■ Objective:
Turn every line of the listing below into a JSON list of strings, one string per line, skipping blank lines and the picture lines.

■ Data supplied:
## START

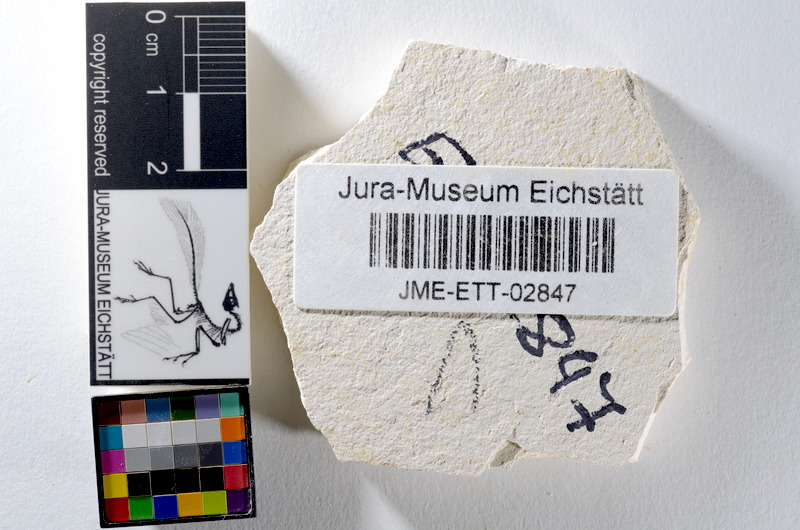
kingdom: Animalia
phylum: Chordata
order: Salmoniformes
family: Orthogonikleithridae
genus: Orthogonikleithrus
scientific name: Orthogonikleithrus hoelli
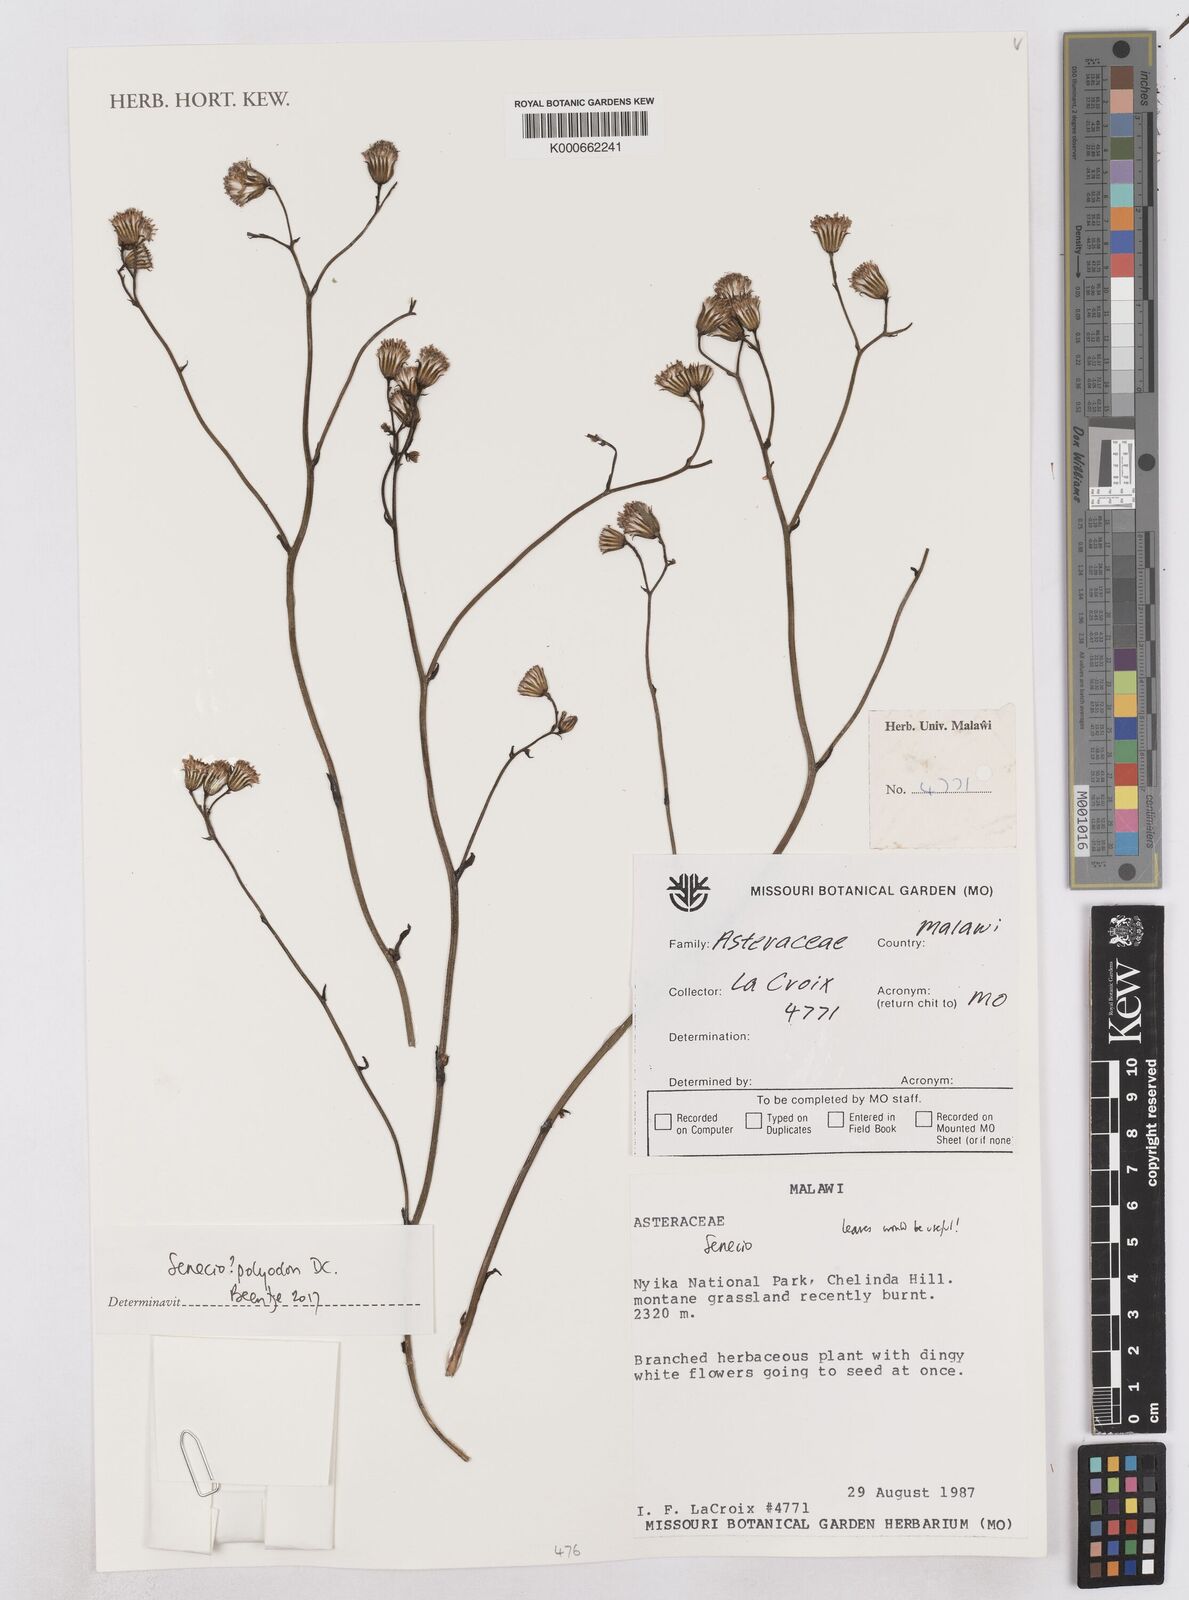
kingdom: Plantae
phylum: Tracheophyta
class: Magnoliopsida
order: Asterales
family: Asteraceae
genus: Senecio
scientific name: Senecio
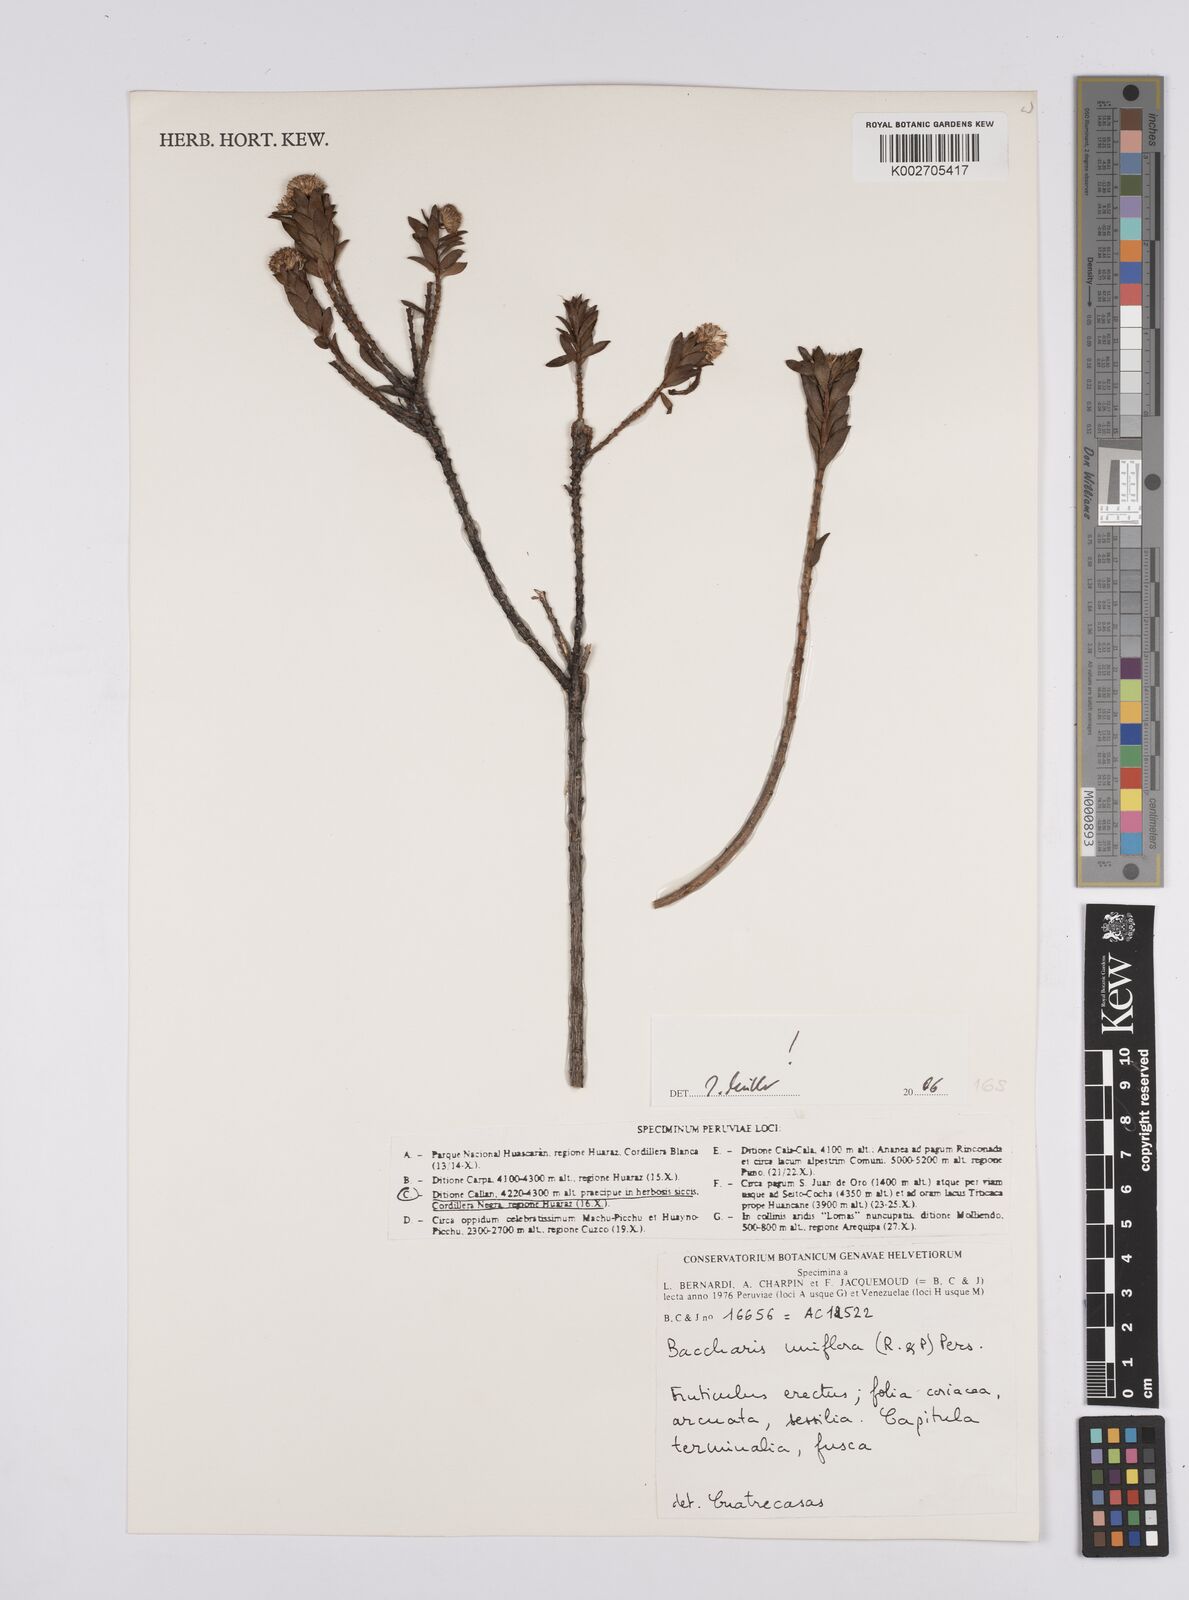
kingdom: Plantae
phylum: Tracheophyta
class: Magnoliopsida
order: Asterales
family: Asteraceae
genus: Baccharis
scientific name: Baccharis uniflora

## END

■ Task answer:
[
  "kingdom: Animalia",
  "phylum: Chordata",
  "order: Salmoniformes",
  "family: Orthogonikleithridae",
  "genus: Orthogonikleithrus",
  "scientific name: Orthogonikleithrus hoelli",
  "kingdom: Plantae",
  "phylum: Tracheophyta",
  "class: Magnoliopsida",
  "order: Asterales",
  "family: Asteraceae",
  "genus: Senecio",
  "scientific name: Senecio",
  "kingdom: Plantae",
  "phylum: Tracheophyta",
  "class: Magnoliopsida",
  "order: Asterales",
  "family: Asteraceae",
  "genus: Baccharis",
  "scientific name: Baccharis uniflora"
]